To report our clinical experience and 12-month results of small-incision Descemet-stripping endothelial keratoplasty (DSEK).
Prospective study of 11 eyes of 9 patients who had DSEK. The DSEK technique consisted of stripping the Descemet membrane and endothelium from the recipient cornea. The donor button was prepared by manual dissection and inserted through a 5-mm incision. Air, sulfur hexafluoride (SF6), or perfluoropropane (C3F8) was used both at the end of surgery and in subsequent dislocations to promote donor tissue adherence.

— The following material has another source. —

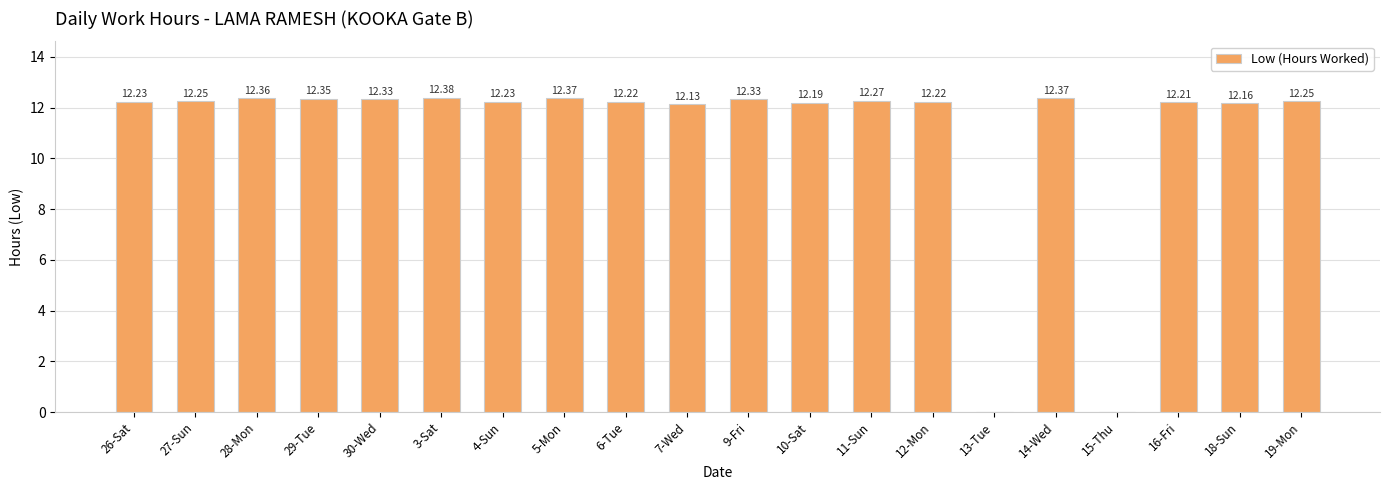

What is the sum of the values at 30-Wed and 15-Thu?

12.3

Mean age was 79.6 years (range, 66-91 years), and minimum follow-up was 12 months (range, 12-18 months). Nine eyes had donor tissue dislocation postoperatively, 8 of which received intervention with either SF6 (n = 4) or C3F8 (n = 4). In 1 patient with repeat dislocation, Tisseel glue in combination with C3F8 was used. Preoperative best-corrected visual acuity (BCVA) was 6/24 or worse in all patients. Postoperatively, 6/11 eyes (55%) achieved a BCVA of 6/12 at last follow-up. Mean preoperative cylinder was 1.875 ± 0.906 D (range, 1-3 D) and postoperatively was 1.5 ± 1.157 D (range, 0.25-3.25 D). At last follow-up, 6 grafts were clear and 5 had failed. Mean endothelial cell count in the clear grafts at 12-month follow-up was 1078 ± 507 cells/mm2.
DSEK provided excellent refractive and reasonable visual outcomes in our limited series, but there were frequent problems with dislocation of the donor tissue, and the graft failure rate was high. The graft failures may be linked to excessive endothelial damage, and the high dislocation rate may be linked to not filling the anterior chamber totally with air after insertion of the donor. Further development of the procedure is necessary.